--- Data extract Enclosed Below ---

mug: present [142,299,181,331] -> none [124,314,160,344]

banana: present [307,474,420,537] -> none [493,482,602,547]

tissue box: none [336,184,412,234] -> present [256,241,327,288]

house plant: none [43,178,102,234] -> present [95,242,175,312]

--- End of Enclosed Data extract ---
--- Data extract Enclosed Below ---

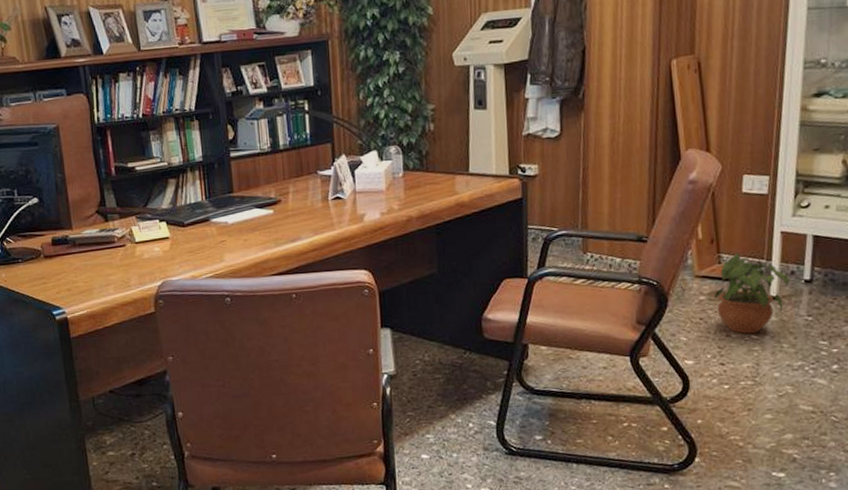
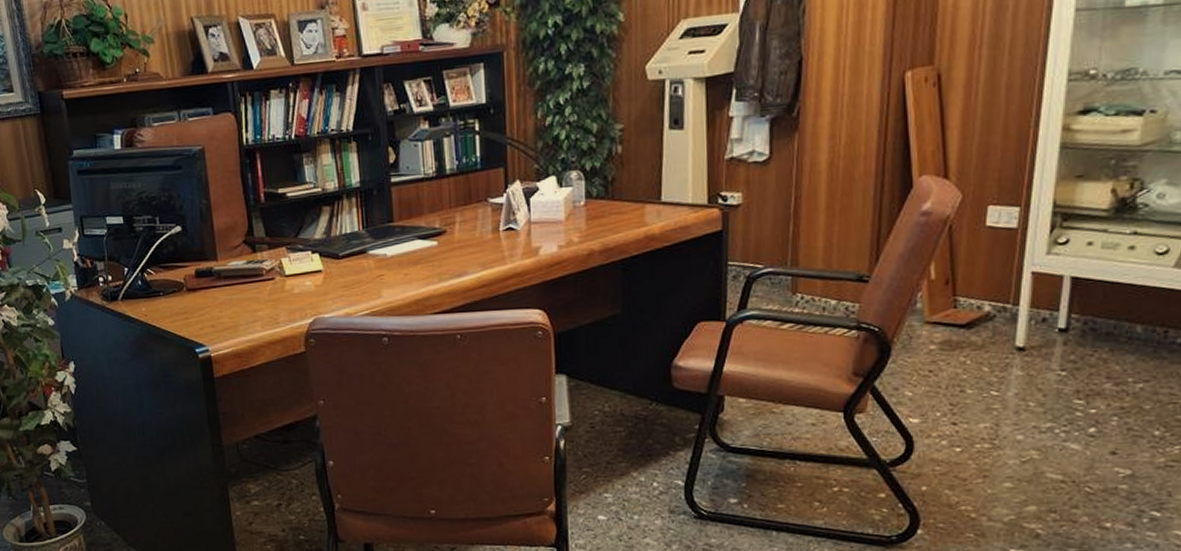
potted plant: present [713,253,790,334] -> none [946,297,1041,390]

--- End of Enclosed Data extract ---

> [Exercise objective]: Within the listing above, extract exactly the lines from the line with "mug: present [142,299,181,331]" to the line with "house plant: none", the two named lines included, and no others.

> [Finished exercise]:
mug: present [142,299,181,331] -> none [124,314,160,344]

banana: present [307,474,420,537] -> none [493,482,602,547]

tissue box: none [336,184,412,234] -> present [256,241,327,288]

house plant: none [43,178,102,234] -> present [95,242,175,312]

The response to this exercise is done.